Work required ->
Return the data below unchanged, without images.

Study material ->
>>

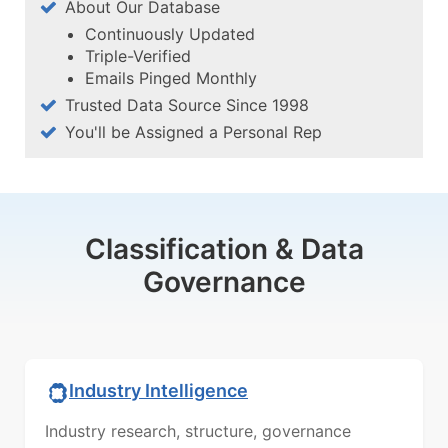
About Our Database
Continuously Updated
Triple-Verified
Emails Pinged Monthly
Trusted Data Source Since 1998
You'll be Assigned a Personal Rep
Classification & Data
Governance
Industry Intelligence
Industry research, structure, governance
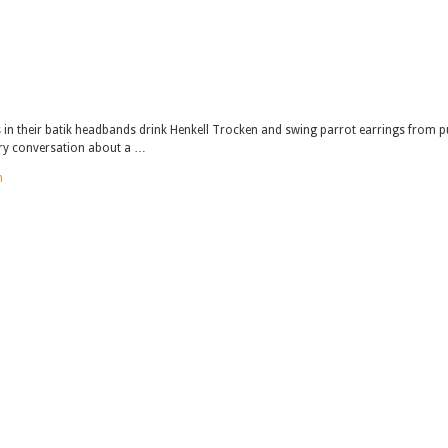
rs in their batik headbands drink Henkell Trocken and swing parrot earrings from p
ery conversation about a …
n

<<

Exercise output ->
About Our Database
Continuously Updated
Triple-Verified
Emails Pinged Monthly
Trusted Data Source Since 1998
You'll be Assigned a Personal Rep
Classification & Data
Governance
Industry Intelligence
Industry research, structure, governance
rs in their batik headbands drink Henkell Trocken and swing parrot earrings from p
ery conversation about a …
n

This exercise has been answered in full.